When the IRS issued this guidance, most tax-exempt and governmental employers began to focus more on the Code Section 409A regulations than on the Code Section 83 regulations with respect to their deferred compensation arrangements. Specifically, they made sure that these arrangements contained service or performance-based vesting conditions that would be considered a valid risk of forfeiture that deferred taxes.
We still encourage this practice. Service and performance-based conditions impose a valid substantial risk of forfeiture under Code Section 83 too. It’s also a smart practice to be forward-thinking rather than reactive. Yet, sometimes these types of conditions may not be appropriate. A common example is where an organization wants a current executive to take a step back to allow a successor to take over his or her position, while still being available for consulting if questions arise. Until the IRS issues final regulations under Code Section 457(f), a non-compete, particularly if it is combined with this type of part-time consulting arrangement, could still be a valid tax-deferral mechanism. One caveat is that in order for a non-compete to impose a substantial risk of forfeiture that defers taxation, the facts and circumstances must show that (i) given the employee’s age and employment opportunities, the non-compete imposes a legitimate burden, and (ii) the employer intends to enforce the non-compete.
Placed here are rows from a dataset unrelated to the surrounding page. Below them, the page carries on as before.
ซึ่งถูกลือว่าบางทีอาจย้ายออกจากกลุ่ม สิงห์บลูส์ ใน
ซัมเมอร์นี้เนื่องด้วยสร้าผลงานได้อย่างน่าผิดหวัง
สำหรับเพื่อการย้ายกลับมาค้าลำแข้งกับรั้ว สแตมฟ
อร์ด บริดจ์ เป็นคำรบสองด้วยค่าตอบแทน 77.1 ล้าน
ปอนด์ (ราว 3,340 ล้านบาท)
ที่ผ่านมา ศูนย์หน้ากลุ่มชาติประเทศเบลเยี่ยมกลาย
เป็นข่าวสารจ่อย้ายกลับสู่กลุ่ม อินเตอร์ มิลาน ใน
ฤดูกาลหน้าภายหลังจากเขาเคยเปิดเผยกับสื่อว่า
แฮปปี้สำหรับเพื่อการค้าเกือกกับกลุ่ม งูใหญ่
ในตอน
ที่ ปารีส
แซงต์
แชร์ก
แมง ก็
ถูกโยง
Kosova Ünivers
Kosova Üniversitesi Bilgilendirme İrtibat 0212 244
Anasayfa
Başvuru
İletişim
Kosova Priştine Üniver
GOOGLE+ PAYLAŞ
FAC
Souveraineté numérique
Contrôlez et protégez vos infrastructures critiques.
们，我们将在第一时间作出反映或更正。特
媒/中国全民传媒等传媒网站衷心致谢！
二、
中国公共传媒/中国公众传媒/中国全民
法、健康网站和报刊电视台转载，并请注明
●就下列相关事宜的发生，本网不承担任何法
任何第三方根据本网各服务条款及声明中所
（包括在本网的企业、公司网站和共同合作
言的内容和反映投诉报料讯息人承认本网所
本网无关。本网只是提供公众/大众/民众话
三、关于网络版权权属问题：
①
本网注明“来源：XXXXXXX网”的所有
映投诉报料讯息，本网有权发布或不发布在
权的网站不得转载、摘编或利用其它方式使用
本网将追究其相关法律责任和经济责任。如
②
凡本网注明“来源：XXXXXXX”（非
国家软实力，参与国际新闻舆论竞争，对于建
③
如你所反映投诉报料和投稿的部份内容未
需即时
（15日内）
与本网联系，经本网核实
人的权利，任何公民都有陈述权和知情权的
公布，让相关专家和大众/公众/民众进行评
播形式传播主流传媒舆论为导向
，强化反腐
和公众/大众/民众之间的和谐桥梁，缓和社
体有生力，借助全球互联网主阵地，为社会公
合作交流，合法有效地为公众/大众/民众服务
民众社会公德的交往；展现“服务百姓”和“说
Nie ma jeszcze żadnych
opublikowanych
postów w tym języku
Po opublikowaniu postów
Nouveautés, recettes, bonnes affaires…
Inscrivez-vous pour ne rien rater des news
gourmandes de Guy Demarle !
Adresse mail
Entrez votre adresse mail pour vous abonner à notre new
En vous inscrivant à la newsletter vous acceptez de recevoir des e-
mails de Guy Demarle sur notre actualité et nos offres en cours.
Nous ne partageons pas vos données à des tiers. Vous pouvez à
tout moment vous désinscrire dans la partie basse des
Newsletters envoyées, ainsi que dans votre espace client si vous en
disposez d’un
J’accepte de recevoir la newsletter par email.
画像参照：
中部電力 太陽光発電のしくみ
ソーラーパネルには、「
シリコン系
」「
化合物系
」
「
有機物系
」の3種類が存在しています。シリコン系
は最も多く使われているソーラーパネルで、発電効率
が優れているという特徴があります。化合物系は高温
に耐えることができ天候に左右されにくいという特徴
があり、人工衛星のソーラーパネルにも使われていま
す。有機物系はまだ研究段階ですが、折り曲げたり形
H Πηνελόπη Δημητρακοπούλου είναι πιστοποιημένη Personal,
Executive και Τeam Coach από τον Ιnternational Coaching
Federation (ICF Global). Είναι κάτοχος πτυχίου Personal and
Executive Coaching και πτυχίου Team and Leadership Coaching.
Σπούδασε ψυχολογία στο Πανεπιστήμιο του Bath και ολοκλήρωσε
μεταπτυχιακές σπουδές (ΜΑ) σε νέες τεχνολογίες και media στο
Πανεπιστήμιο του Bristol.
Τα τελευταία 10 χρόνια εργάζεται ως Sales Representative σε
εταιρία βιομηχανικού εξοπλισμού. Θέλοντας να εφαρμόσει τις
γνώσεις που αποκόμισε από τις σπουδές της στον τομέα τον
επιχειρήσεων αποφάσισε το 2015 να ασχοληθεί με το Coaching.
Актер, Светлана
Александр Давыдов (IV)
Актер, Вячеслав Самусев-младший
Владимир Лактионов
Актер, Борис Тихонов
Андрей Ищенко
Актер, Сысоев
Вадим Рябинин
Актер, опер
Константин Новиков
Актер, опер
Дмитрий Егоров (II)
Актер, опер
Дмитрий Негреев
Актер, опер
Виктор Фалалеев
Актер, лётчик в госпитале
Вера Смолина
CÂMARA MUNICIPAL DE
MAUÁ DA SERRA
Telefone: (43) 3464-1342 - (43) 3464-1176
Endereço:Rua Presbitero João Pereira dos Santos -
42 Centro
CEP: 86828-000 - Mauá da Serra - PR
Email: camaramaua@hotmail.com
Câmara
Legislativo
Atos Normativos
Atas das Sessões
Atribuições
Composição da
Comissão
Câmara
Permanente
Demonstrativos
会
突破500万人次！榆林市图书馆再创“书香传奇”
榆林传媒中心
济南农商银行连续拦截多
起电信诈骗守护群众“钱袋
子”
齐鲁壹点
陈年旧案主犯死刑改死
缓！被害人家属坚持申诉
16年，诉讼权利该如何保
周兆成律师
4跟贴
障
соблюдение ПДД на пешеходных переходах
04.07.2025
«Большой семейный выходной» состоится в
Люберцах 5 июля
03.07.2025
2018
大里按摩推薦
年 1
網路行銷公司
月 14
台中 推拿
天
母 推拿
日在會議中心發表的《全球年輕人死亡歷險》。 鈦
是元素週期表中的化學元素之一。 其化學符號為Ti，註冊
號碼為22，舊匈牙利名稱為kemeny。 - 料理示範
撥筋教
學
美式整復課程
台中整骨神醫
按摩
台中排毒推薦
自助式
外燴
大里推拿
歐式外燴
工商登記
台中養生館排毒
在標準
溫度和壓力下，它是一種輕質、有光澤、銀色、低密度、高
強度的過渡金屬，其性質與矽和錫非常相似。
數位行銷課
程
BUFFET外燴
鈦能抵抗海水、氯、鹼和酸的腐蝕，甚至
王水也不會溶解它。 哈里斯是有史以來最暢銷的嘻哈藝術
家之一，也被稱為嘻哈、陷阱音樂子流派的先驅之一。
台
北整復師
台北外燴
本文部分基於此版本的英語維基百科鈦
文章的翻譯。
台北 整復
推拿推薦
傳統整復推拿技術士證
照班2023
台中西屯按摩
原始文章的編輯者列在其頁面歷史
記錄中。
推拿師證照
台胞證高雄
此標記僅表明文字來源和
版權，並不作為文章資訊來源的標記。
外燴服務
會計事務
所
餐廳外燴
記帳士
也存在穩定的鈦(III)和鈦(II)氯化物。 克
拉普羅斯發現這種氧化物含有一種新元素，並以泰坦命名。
A common example is the president or executive director of a large non-profit organization. Often times, these executives will be required to satisfy a service condition in order to receive deferred compensation (e.g., remain continuously employed for a period of 5 years). The executive also will be subject to a non-compete agreement that states that as long as the executive is employed at the organization and for a period of time after termination of employment (typically 1-2 years), the executive will not serve as an executive officer or director of a competitor organization within a certain radius of the employer. Failure to abide by these terms will require the executive to repay the deferred compensation amounts to the employer.
In short, the Code Section 457(f) regulations may one day eliminate any tax advantage of using non-compete arrangements. That day is not yet here, and until then, tax-exempt and governmental employers should remember that the Code Section 83 regulations still preserve some flexibility with using non-compete arrangements.